The 29 rooms and suites sport floor-to-ceiling North Atlantic views, handy binoculars, heated wooden floors, hand-crafted quilts and rugs, and locally produced wooden furniture and furnishings. Toile wallpaper designs spotlight local architecture. Bathrooms feature electronic toilets and walk-in showers. The 21 rooms have wood-burning stoves and 11 rooms have soaker tubs. Guests can request a king-sized bed or two twin beds in advance.

Food & drink:

Visitors receive crispy boutons in their room upon check-in, a traditional fried bread served with butter and molasses. From then on, the local flavours never stop. But don’t expect a larder full of the usual North American staples – you eat what is available in Newfoundland at that particular time of the year, with limited outside ingredients involved.

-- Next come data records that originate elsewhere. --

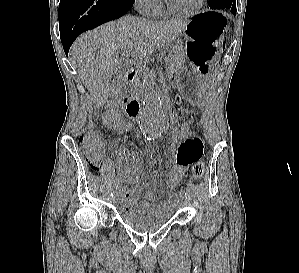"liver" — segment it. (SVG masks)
<instances>
[{"label":"liver","mask_w":299,"mask_h":273,"mask_svg":"<svg viewBox=\"0 0 299 273\" xmlns=\"http://www.w3.org/2000/svg\"><path fill=\"white\" fill-rule=\"evenodd\" d=\"M187 23L126 16L81 35L70 49V59L95 105H103L115 89L112 79L119 65L117 53L136 60L147 58L172 43Z\"/></svg>","instance_id":"1"}]
</instances>
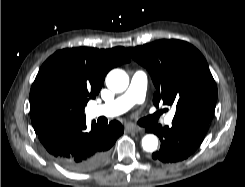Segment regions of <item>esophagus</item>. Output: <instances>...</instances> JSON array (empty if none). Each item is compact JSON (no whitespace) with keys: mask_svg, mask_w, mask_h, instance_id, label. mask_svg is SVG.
<instances>
[{"mask_svg":"<svg viewBox=\"0 0 245 187\" xmlns=\"http://www.w3.org/2000/svg\"><path fill=\"white\" fill-rule=\"evenodd\" d=\"M125 129H126V131H128V132H135V133L140 132V131L143 130L142 128H140V127H138V126H136V125H133V124H127V125L125 126Z\"/></svg>","mask_w":245,"mask_h":187,"instance_id":"esophagus-1","label":"esophagus"}]
</instances>
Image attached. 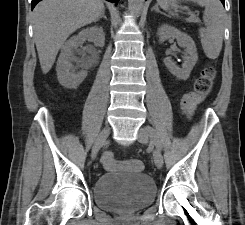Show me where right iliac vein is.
<instances>
[{"label":"right iliac vein","instance_id":"1","mask_svg":"<svg viewBox=\"0 0 245 225\" xmlns=\"http://www.w3.org/2000/svg\"><path fill=\"white\" fill-rule=\"evenodd\" d=\"M110 134L109 128H104L101 133L99 134L93 148H92V157L94 158L97 154V152L100 150L101 147H103L105 144H107V140Z\"/></svg>","mask_w":245,"mask_h":225}]
</instances>
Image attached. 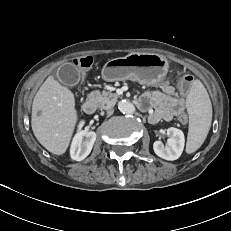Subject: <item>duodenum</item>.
Segmentation results:
<instances>
[{"label":"duodenum","mask_w":231,"mask_h":231,"mask_svg":"<svg viewBox=\"0 0 231 231\" xmlns=\"http://www.w3.org/2000/svg\"><path fill=\"white\" fill-rule=\"evenodd\" d=\"M137 106L143 110L144 108V105L143 103L140 101V100H137L136 102ZM83 111L86 113V114H93L96 109H97V104H96V101L93 99V98H87L84 103H83Z\"/></svg>","instance_id":"410a0bca"}]
</instances>
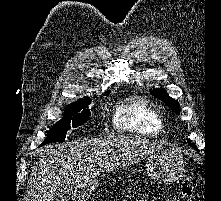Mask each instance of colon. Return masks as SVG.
I'll return each instance as SVG.
<instances>
[{"mask_svg": "<svg viewBox=\"0 0 221 201\" xmlns=\"http://www.w3.org/2000/svg\"><path fill=\"white\" fill-rule=\"evenodd\" d=\"M182 201H197L192 187L185 185L181 189Z\"/></svg>", "mask_w": 221, "mask_h": 201, "instance_id": "5ec220e1", "label": "colon"}]
</instances>
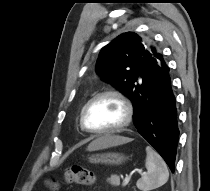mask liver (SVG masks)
Listing matches in <instances>:
<instances>
[{
  "label": "liver",
  "mask_w": 210,
  "mask_h": 191,
  "mask_svg": "<svg viewBox=\"0 0 210 191\" xmlns=\"http://www.w3.org/2000/svg\"><path fill=\"white\" fill-rule=\"evenodd\" d=\"M131 140L132 139L123 136L106 134L91 142L87 148V151H95L108 147L118 146L128 143Z\"/></svg>",
  "instance_id": "obj_1"
}]
</instances>
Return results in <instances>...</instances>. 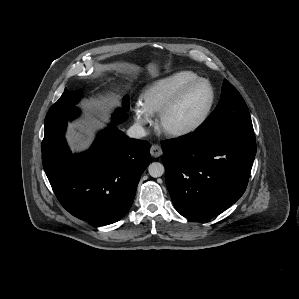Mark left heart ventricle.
I'll return each instance as SVG.
<instances>
[{"label": "left heart ventricle", "mask_w": 299, "mask_h": 299, "mask_svg": "<svg viewBox=\"0 0 299 299\" xmlns=\"http://www.w3.org/2000/svg\"><path fill=\"white\" fill-rule=\"evenodd\" d=\"M210 100L207 85L200 84L190 89L180 102L168 113L165 126L183 128L196 122L205 111Z\"/></svg>", "instance_id": "b2bd125f"}]
</instances>
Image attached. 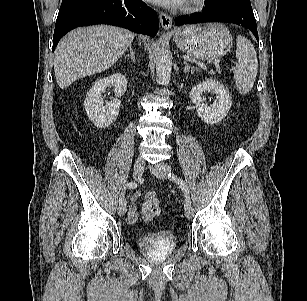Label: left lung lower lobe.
<instances>
[{
  "instance_id": "left-lung-lower-lobe-1",
  "label": "left lung lower lobe",
  "mask_w": 307,
  "mask_h": 301,
  "mask_svg": "<svg viewBox=\"0 0 307 301\" xmlns=\"http://www.w3.org/2000/svg\"><path fill=\"white\" fill-rule=\"evenodd\" d=\"M202 13L175 18V25L195 24L203 22H227L242 25L252 31L258 40L256 20L251 4L234 3L215 6L211 3Z\"/></svg>"
}]
</instances>
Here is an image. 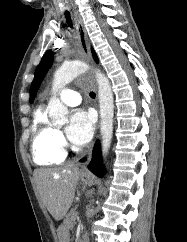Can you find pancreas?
<instances>
[{
	"instance_id": "1",
	"label": "pancreas",
	"mask_w": 187,
	"mask_h": 242,
	"mask_svg": "<svg viewBox=\"0 0 187 242\" xmlns=\"http://www.w3.org/2000/svg\"><path fill=\"white\" fill-rule=\"evenodd\" d=\"M77 211L75 209H72L69 214L67 215L64 223H65V226L68 227V228H71L74 226L75 224V220H76V217H77Z\"/></svg>"
}]
</instances>
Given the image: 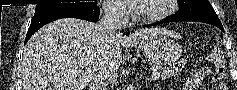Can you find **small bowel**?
Segmentation results:
<instances>
[{"instance_id":"1","label":"small bowel","mask_w":237,"mask_h":90,"mask_svg":"<svg viewBox=\"0 0 237 90\" xmlns=\"http://www.w3.org/2000/svg\"><path fill=\"white\" fill-rule=\"evenodd\" d=\"M208 73H209V70H208V69H203V70H201L199 73H197V74H195L194 76H192V77L188 80V82H187V84H186L187 89H189V90H195V89L199 86V84L201 83V81H202L205 77H207Z\"/></svg>"}]
</instances>
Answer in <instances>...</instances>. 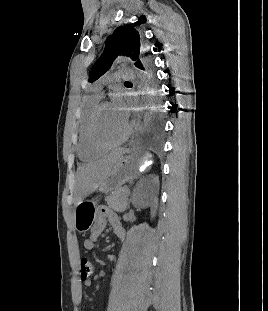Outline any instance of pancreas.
Listing matches in <instances>:
<instances>
[{
	"mask_svg": "<svg viewBox=\"0 0 268 311\" xmlns=\"http://www.w3.org/2000/svg\"><path fill=\"white\" fill-rule=\"evenodd\" d=\"M105 200L109 208L116 212L123 213L129 206L128 193L123 189L112 192L110 195L105 197Z\"/></svg>",
	"mask_w": 268,
	"mask_h": 311,
	"instance_id": "obj_1",
	"label": "pancreas"
}]
</instances>
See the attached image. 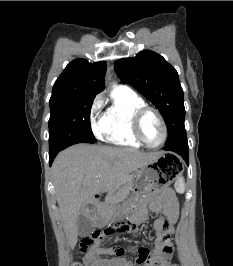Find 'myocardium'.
Listing matches in <instances>:
<instances>
[{
  "mask_svg": "<svg viewBox=\"0 0 233 266\" xmlns=\"http://www.w3.org/2000/svg\"><path fill=\"white\" fill-rule=\"evenodd\" d=\"M148 112H152L154 113L159 122L161 123L162 129H163V137L162 140L160 141V143L156 144V145H151L149 144L143 137L142 135V131H141V124H142V120L144 118V116L148 113ZM132 132L134 137L136 138V140L141 144L144 145L148 148H159L161 147L167 140V136H168V129H167V125L166 122L162 116V114L159 112L158 109L149 106V105H143L140 108H138L133 115L132 118Z\"/></svg>",
  "mask_w": 233,
  "mask_h": 266,
  "instance_id": "obj_1",
  "label": "myocardium"
}]
</instances>
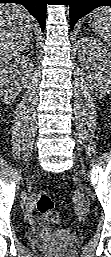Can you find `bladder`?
<instances>
[{
	"label": "bladder",
	"instance_id": "31cf9c89",
	"mask_svg": "<svg viewBox=\"0 0 111 257\" xmlns=\"http://www.w3.org/2000/svg\"><path fill=\"white\" fill-rule=\"evenodd\" d=\"M49 239L55 241L60 248H67L79 241V236L69 231L58 230L50 234Z\"/></svg>",
	"mask_w": 111,
	"mask_h": 257
}]
</instances>
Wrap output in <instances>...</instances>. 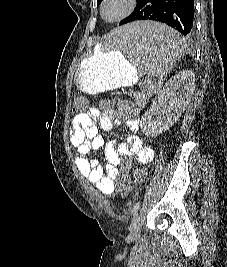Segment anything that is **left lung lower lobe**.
<instances>
[{"mask_svg":"<svg viewBox=\"0 0 227 267\" xmlns=\"http://www.w3.org/2000/svg\"><path fill=\"white\" fill-rule=\"evenodd\" d=\"M137 20H153L165 23L184 36L194 34V0H137L134 11L119 25ZM150 45L170 46V42L150 38Z\"/></svg>","mask_w":227,"mask_h":267,"instance_id":"0a47b994","label":"left lung lower lobe"}]
</instances>
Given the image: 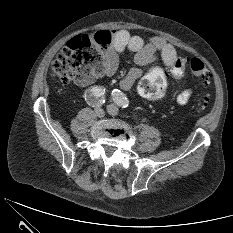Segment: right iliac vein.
I'll use <instances>...</instances> for the list:
<instances>
[{
  "mask_svg": "<svg viewBox=\"0 0 233 233\" xmlns=\"http://www.w3.org/2000/svg\"><path fill=\"white\" fill-rule=\"evenodd\" d=\"M95 115L99 118H102L104 116V110L101 107H96Z\"/></svg>",
  "mask_w": 233,
  "mask_h": 233,
  "instance_id": "1",
  "label": "right iliac vein"
}]
</instances>
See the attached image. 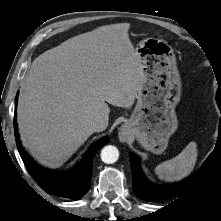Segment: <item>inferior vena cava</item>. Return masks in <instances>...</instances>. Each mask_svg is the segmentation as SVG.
<instances>
[{
	"label": "inferior vena cava",
	"instance_id": "inferior-vena-cava-1",
	"mask_svg": "<svg viewBox=\"0 0 221 221\" xmlns=\"http://www.w3.org/2000/svg\"><path fill=\"white\" fill-rule=\"evenodd\" d=\"M108 126V118L98 116L91 122V128L94 132L104 131Z\"/></svg>",
	"mask_w": 221,
	"mask_h": 221
}]
</instances>
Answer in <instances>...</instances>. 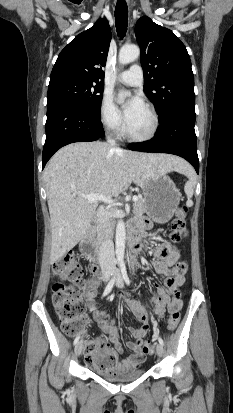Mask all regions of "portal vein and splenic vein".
Returning a JSON list of instances; mask_svg holds the SVG:
<instances>
[{
    "instance_id": "obj_1",
    "label": "portal vein and splenic vein",
    "mask_w": 233,
    "mask_h": 413,
    "mask_svg": "<svg viewBox=\"0 0 233 413\" xmlns=\"http://www.w3.org/2000/svg\"><path fill=\"white\" fill-rule=\"evenodd\" d=\"M83 198L87 199L89 202L94 201H102L107 204H113V200L111 197L102 195V194H80ZM138 196H133V201L136 202L138 200Z\"/></svg>"
}]
</instances>
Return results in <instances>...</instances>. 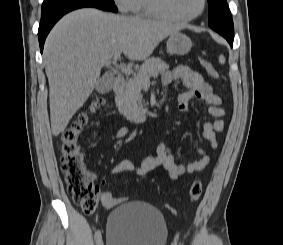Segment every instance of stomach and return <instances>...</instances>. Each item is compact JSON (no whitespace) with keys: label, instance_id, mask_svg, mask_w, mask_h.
Listing matches in <instances>:
<instances>
[{"label":"stomach","instance_id":"1","mask_svg":"<svg viewBox=\"0 0 283 245\" xmlns=\"http://www.w3.org/2000/svg\"><path fill=\"white\" fill-rule=\"evenodd\" d=\"M166 45L169 54L185 55L190 51L192 42L188 36L177 31L169 36Z\"/></svg>","mask_w":283,"mask_h":245}]
</instances>
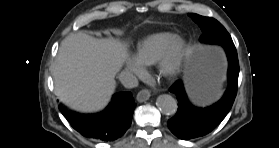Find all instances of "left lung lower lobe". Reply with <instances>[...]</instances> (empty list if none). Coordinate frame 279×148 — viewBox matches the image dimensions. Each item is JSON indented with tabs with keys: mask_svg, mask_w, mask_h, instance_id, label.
Returning a JSON list of instances; mask_svg holds the SVG:
<instances>
[{
	"mask_svg": "<svg viewBox=\"0 0 279 148\" xmlns=\"http://www.w3.org/2000/svg\"><path fill=\"white\" fill-rule=\"evenodd\" d=\"M228 68V88L220 101L207 108L193 106L187 99L183 83L178 80L170 91L178 100V111L168 120L171 132L180 139L189 140L204 136L215 129L230 111L237 94L239 62L233 41L224 42Z\"/></svg>",
	"mask_w": 279,
	"mask_h": 148,
	"instance_id": "0a47b994",
	"label": "left lung lower lobe"
}]
</instances>
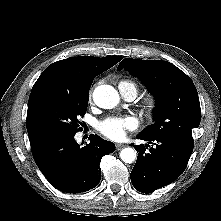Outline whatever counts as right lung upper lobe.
<instances>
[{
    "label": "right lung upper lobe",
    "instance_id": "obj_1",
    "mask_svg": "<svg viewBox=\"0 0 221 221\" xmlns=\"http://www.w3.org/2000/svg\"><path fill=\"white\" fill-rule=\"evenodd\" d=\"M121 59V56H107L103 58L79 56L55 62L42 72L32 88L30 97L43 89L68 93L87 92L95 76L108 70ZM29 138L31 145L37 143L31 139L30 134Z\"/></svg>",
    "mask_w": 221,
    "mask_h": 221
}]
</instances>
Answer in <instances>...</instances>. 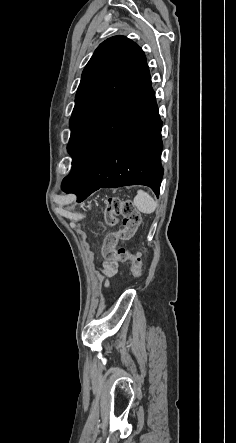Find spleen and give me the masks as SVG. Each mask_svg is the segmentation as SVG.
<instances>
[{"label":"spleen","instance_id":"1","mask_svg":"<svg viewBox=\"0 0 236 443\" xmlns=\"http://www.w3.org/2000/svg\"><path fill=\"white\" fill-rule=\"evenodd\" d=\"M134 204L137 209L144 214H151L156 210L157 204L154 199L143 190H138L134 198Z\"/></svg>","mask_w":236,"mask_h":443}]
</instances>
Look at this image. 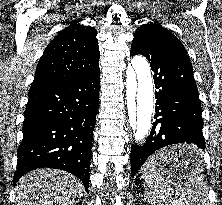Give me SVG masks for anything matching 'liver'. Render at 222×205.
Segmentation results:
<instances>
[{
    "instance_id": "6515ba94",
    "label": "liver",
    "mask_w": 222,
    "mask_h": 205,
    "mask_svg": "<svg viewBox=\"0 0 222 205\" xmlns=\"http://www.w3.org/2000/svg\"><path fill=\"white\" fill-rule=\"evenodd\" d=\"M83 190V184L67 172L37 169L19 180L16 205H75Z\"/></svg>"
}]
</instances>
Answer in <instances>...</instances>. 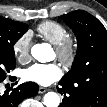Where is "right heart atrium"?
I'll use <instances>...</instances> for the list:
<instances>
[{
    "label": "right heart atrium",
    "instance_id": "1",
    "mask_svg": "<svg viewBox=\"0 0 107 107\" xmlns=\"http://www.w3.org/2000/svg\"><path fill=\"white\" fill-rule=\"evenodd\" d=\"M31 34L25 32L13 44V52L20 62H28L31 58Z\"/></svg>",
    "mask_w": 107,
    "mask_h": 107
}]
</instances>
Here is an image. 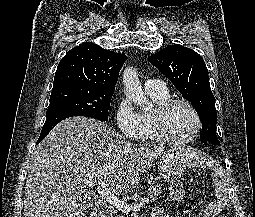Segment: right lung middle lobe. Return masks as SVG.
I'll return each instance as SVG.
<instances>
[{
    "mask_svg": "<svg viewBox=\"0 0 255 217\" xmlns=\"http://www.w3.org/2000/svg\"><path fill=\"white\" fill-rule=\"evenodd\" d=\"M114 90H101L80 85L52 89L46 115L58 111L79 113L101 121L108 120Z\"/></svg>",
    "mask_w": 255,
    "mask_h": 217,
    "instance_id": "dd1d6c3e",
    "label": "right lung middle lobe"
}]
</instances>
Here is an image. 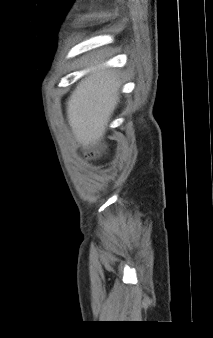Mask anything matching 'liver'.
Masks as SVG:
<instances>
[{
	"mask_svg": "<svg viewBox=\"0 0 213 338\" xmlns=\"http://www.w3.org/2000/svg\"><path fill=\"white\" fill-rule=\"evenodd\" d=\"M119 86L114 71L102 70L84 79L70 96L67 117L83 149L102 140L109 119L119 102Z\"/></svg>",
	"mask_w": 213,
	"mask_h": 338,
	"instance_id": "obj_1",
	"label": "liver"
}]
</instances>
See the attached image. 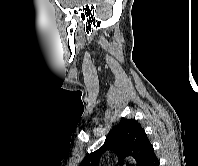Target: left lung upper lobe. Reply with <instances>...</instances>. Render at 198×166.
Segmentation results:
<instances>
[{
  "instance_id": "1",
  "label": "left lung upper lobe",
  "mask_w": 198,
  "mask_h": 166,
  "mask_svg": "<svg viewBox=\"0 0 198 166\" xmlns=\"http://www.w3.org/2000/svg\"><path fill=\"white\" fill-rule=\"evenodd\" d=\"M111 150L118 156V164L126 156H133L137 166H147L154 149L141 125L134 119H129L116 125L108 134L104 145L89 154L80 166H98L101 155Z\"/></svg>"
}]
</instances>
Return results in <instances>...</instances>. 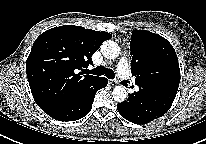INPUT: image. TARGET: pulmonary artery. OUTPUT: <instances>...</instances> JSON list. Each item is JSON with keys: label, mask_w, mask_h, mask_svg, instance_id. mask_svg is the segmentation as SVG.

Noted chef Jonathan Gushue and his team go the most local, seasonal route: foraged berries, mushrooms, wild greens; produce procured from neighbourhood community gardens; the freshest seafood, including the province’s ubiquitous and delicious cod; salt-cured meats and some wild game. Absolutely everything is homemade with menus changing frequently. A breakfast of braised turnip greens, lamb belly and a fried egg on black garlic sauce is both interesting and satisfying.

Value for money:

Double rooms from CAD$1,975, (£1,215), including all meals (less alcohol), snacks and most excursions for two people, with gratuities, included. Free Wi-Fi.


Families are very welcome and children will love the freedom of playing along the shoreline. Pets can be billeted out to localhost. They may never want to leave.

 Fogo Island Inn, Newfoundland NL A0G 2X0, Canada.